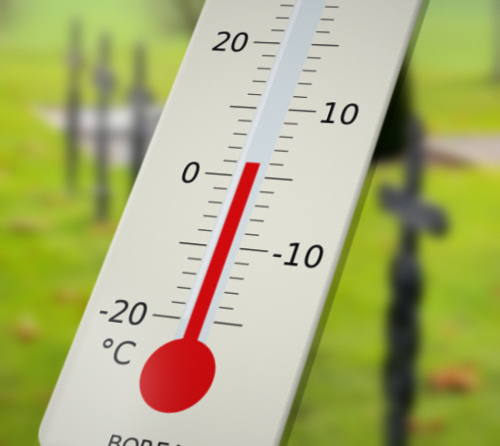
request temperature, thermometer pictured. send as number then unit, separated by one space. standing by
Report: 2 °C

--

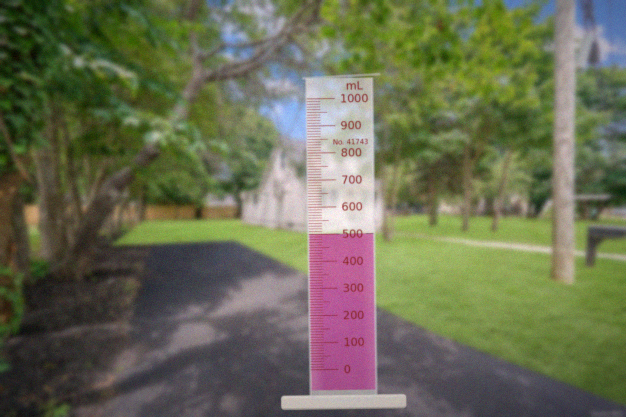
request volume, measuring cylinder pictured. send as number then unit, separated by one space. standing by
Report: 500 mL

--

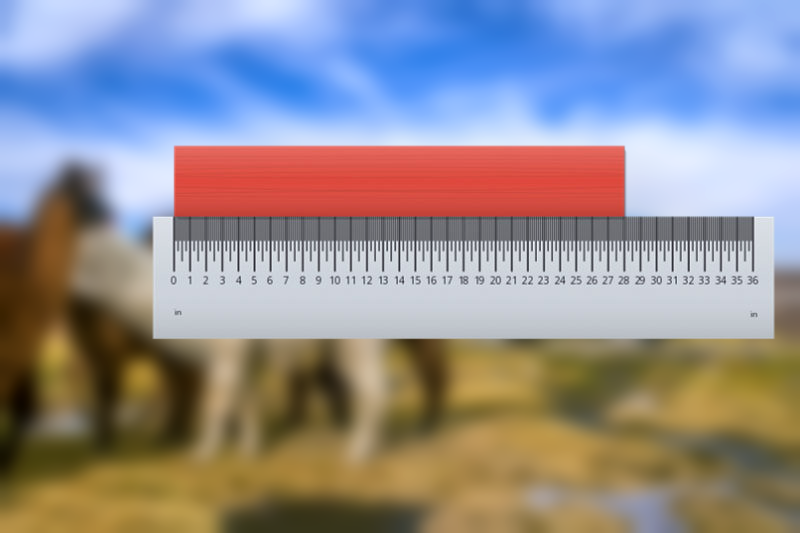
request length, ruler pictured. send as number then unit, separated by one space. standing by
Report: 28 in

Problem details: Count the lines in the data above that contain the string "space". Reply with the number only.

Expected output: 3